De manière peut-être contre-intuitive, un des pièges qu’elle a observé avec les signatures électroniques est le potentiel d’infractions liées aux formulaires pré-signés ou modifiés. Les conseillers en fonds communs de placement qui gèrent à la fois des comptes nominatifs et des discrétionnaires peuvent avoir tendance à faire signer par le client un formulaire de négociation pour un compte discrétionnaire. Les signatures électroniques facilitent cette démarche, et la signature donne au conseiller la certitude qu’il s’est protégé contre un examen réglementaire.
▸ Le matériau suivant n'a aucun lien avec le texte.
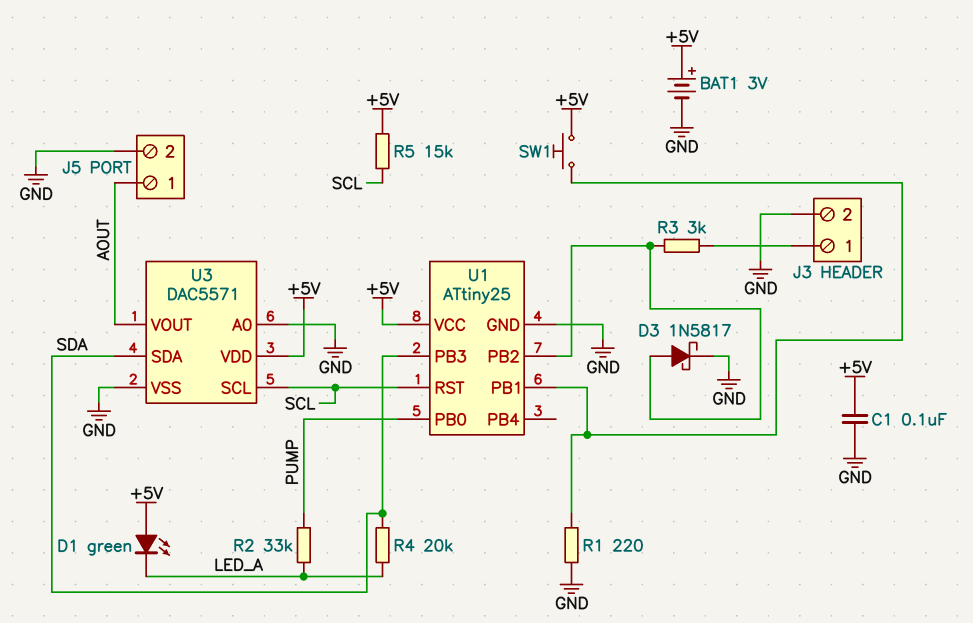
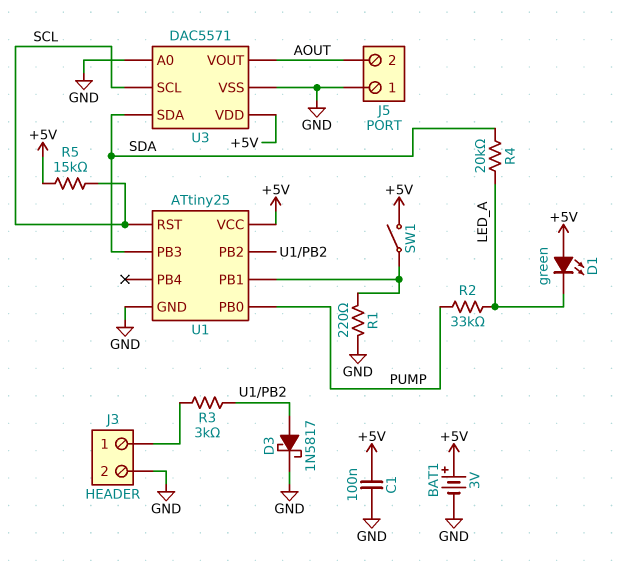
J5 pin 1: AOUT -> GND
J5 pin 2: GND -> AOUT
SW1: button (+5V, U1/PB1) -> switch (+5V, U1/PB1)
Mais si, par exemple, le conseiller modifie ensuite le formulaire en changeant le code du fonds sans que le client n’appose ses initiales, le résultat est un formulaire modifié, qui pourrait apparaître dans un audit de la succursale et être signalé à l’organisme de réglementation.

Natasa Morfesis dit qu’elle explique aux conseillers qu’au lieu de demander une signature sur un formulaire de transaction lorsqu’elle n’est pas nécessaire, ils devraient systématiquement prendre des notes détaillées de leurs conversations avec les clients. « Dans le cas de comptes à gestion discrétionnaires, nous les avons encouragés à résumer leur conversation [avec le client] dans un courriel, et à conserver ce courriel dans le dossier du client », dit-elle.

Si la conversation comprend des divulgations – sur les frais, par exemple – elle encourage les conseillers à demander au client de confirmer ou d’accuser réception du courriel.

Elle a également rappelé les infractions aux formulaires pré-signés : les conseillers doivent remplir les formulaires dans leur intégralité avant que les clients ne les signent. Les signatures électroniques encouragent les conseillers à « bien faire les choses dès la première fois et à saisir toutes les informations », a-t-elle ajouté.

Les signatures électroniques permettent également aux conseillers d’éviter de dater un formulaire parce que le client a oublié de le faire, ce qui se traduit par un formulaire pré-signé. « Dans le cas de la datation d’un document, le système de signature électronique le fait au nom de toutes les parties, souligne Natasa Morfesis. C’est un avantage ».

Daniel Kratochvil, chef de la conformité chez Agora Dealer Services, à Mississauga, en Ontario, a déclaré que les courtiers avec lesquels il a parlé ont des commentaires positifs sur l’utilisation de la signature électronique par les conseillers. Les difficultés rencontrées avec certains clients plus âgés qui n’ont pas de téléphone intelligent ou d’accès à Internet étaient temporaires, en raison des fermetures.

Du point de vue de l’audit, quelques courtiers qui ont subi des examens de conduite des affaires ont dit que les régulateurs voulaient des preuves qu’ils avaient effectué une approbation appropriée de leur fournisseur de signature, rapporte Daniel Kratochvil. Il suggère donc aux courtiers de se préparer à fournir, lors d’un audit, le certificat numérique de chaque signature électronique. « C’est un niveau de protection supplémentaire pour le courtier », conclut-il.